**What the task requires**
The required output is the exact run of lines in the listing below from the line holding "Invester i skyltar" through the line holding "Welche Möglichkeit passt zu dir?", with no pictures.
── Data for the task ──
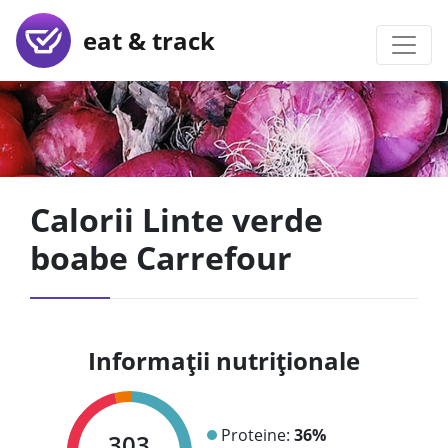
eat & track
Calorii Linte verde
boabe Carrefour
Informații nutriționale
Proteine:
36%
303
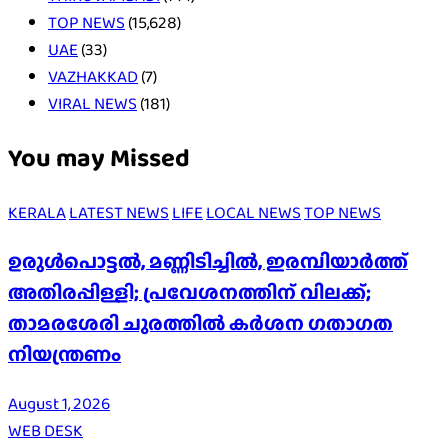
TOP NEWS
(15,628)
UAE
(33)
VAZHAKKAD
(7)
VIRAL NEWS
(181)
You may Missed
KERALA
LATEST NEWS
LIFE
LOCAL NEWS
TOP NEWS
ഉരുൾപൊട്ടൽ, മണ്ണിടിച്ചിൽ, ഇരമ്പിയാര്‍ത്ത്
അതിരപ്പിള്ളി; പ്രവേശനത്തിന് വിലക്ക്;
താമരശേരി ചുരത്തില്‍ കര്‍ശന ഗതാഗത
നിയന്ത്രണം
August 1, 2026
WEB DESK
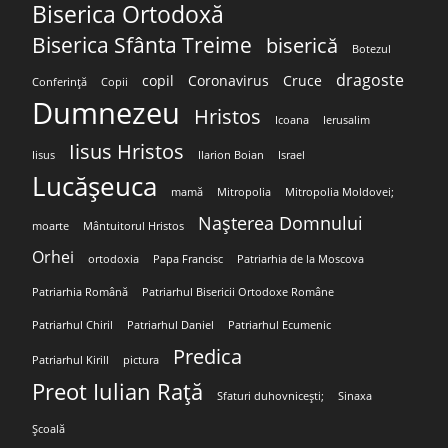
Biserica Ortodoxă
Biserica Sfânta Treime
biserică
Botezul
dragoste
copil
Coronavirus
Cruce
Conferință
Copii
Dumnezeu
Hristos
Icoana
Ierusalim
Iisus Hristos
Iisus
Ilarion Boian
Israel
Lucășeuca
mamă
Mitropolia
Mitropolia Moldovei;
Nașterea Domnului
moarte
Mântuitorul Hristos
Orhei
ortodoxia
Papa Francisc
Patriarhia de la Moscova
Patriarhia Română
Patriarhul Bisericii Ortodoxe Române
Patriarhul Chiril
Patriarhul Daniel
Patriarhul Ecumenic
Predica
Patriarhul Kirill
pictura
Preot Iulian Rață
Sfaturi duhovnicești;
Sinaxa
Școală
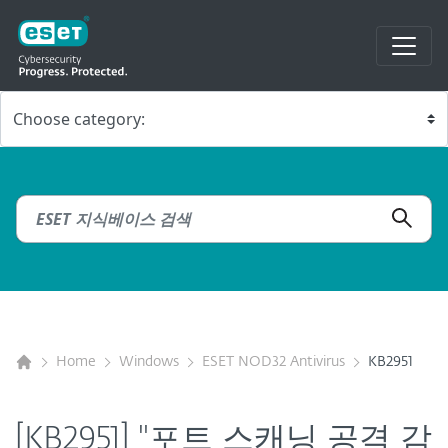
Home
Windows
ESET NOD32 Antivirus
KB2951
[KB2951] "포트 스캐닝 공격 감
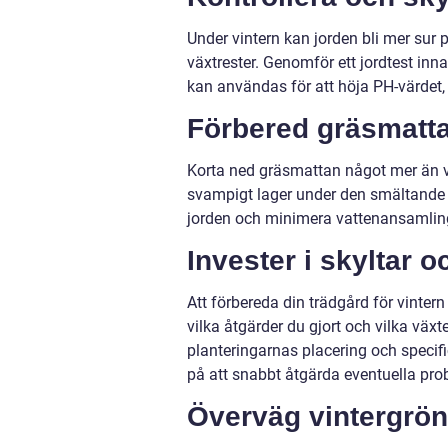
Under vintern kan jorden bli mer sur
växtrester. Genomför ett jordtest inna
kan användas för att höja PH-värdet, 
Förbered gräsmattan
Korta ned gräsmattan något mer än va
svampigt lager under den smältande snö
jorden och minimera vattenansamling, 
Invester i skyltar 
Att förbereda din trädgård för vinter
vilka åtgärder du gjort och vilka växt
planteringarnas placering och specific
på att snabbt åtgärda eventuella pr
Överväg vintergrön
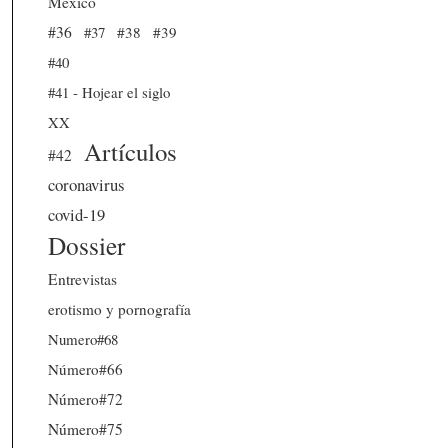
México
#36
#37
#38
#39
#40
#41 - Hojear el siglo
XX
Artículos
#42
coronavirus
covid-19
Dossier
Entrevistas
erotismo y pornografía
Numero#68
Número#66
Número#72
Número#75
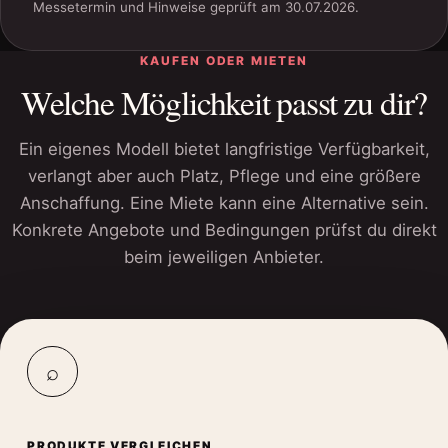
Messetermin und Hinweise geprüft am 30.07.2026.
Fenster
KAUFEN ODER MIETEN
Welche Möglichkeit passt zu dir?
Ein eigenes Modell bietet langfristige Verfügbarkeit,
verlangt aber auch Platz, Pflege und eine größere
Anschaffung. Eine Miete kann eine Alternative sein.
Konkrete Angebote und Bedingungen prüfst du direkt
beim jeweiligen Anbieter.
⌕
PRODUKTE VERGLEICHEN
───
── Data for the task ──
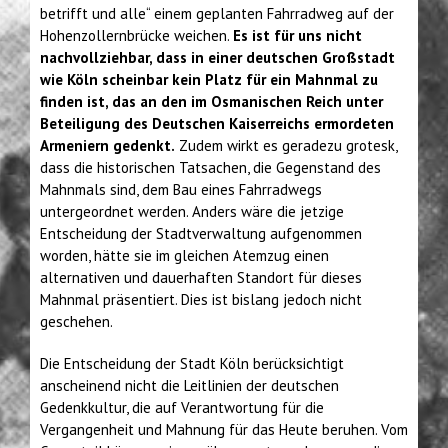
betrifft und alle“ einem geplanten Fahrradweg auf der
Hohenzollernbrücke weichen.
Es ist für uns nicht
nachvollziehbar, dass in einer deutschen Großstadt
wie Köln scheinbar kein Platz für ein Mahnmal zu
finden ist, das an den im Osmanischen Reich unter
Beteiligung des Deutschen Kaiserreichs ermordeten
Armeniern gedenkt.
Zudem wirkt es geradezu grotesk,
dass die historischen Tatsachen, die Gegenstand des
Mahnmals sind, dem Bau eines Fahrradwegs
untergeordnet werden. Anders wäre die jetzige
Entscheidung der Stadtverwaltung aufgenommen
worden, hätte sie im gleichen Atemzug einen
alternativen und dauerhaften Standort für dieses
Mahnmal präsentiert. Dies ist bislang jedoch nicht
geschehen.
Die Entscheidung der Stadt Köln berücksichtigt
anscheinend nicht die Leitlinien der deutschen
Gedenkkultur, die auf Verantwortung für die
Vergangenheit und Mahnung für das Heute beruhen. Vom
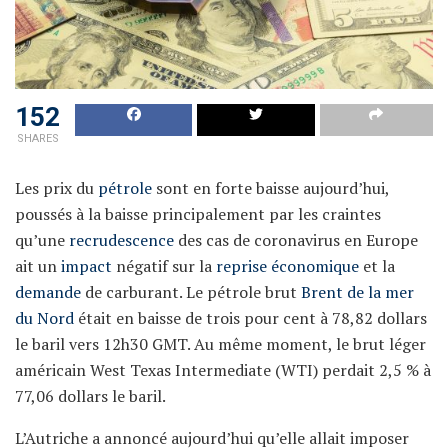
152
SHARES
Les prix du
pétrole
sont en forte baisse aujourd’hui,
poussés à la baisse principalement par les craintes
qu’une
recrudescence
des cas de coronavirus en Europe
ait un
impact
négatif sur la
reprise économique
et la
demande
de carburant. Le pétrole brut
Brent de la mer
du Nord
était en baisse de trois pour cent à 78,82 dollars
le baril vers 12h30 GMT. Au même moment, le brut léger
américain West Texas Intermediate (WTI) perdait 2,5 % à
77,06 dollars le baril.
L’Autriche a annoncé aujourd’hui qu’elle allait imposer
───
**Written answer**
Invester i skyltar 
Att förbereda din trädgård för vinter
vilka åtgärder du gjort och vilka växt
planteringarnas placering och specific
på att snabbt åtgärda eventuella pr
Överväg vintergrön
México
#36
#37
#38
#39
#40
#41 - Hojear el siglo
XX
Artículos
#42
coronavirus
covid-19
Dossier
Entrevistas
erotismo y pornografía
Numero#68
Número#66
Número#72
Número#75
Messetermin und Hinweise geprüft am 30.07.2026.
Fenster
KAUFEN ODER MIETEN
Welche Möglichkeit passt zu dir?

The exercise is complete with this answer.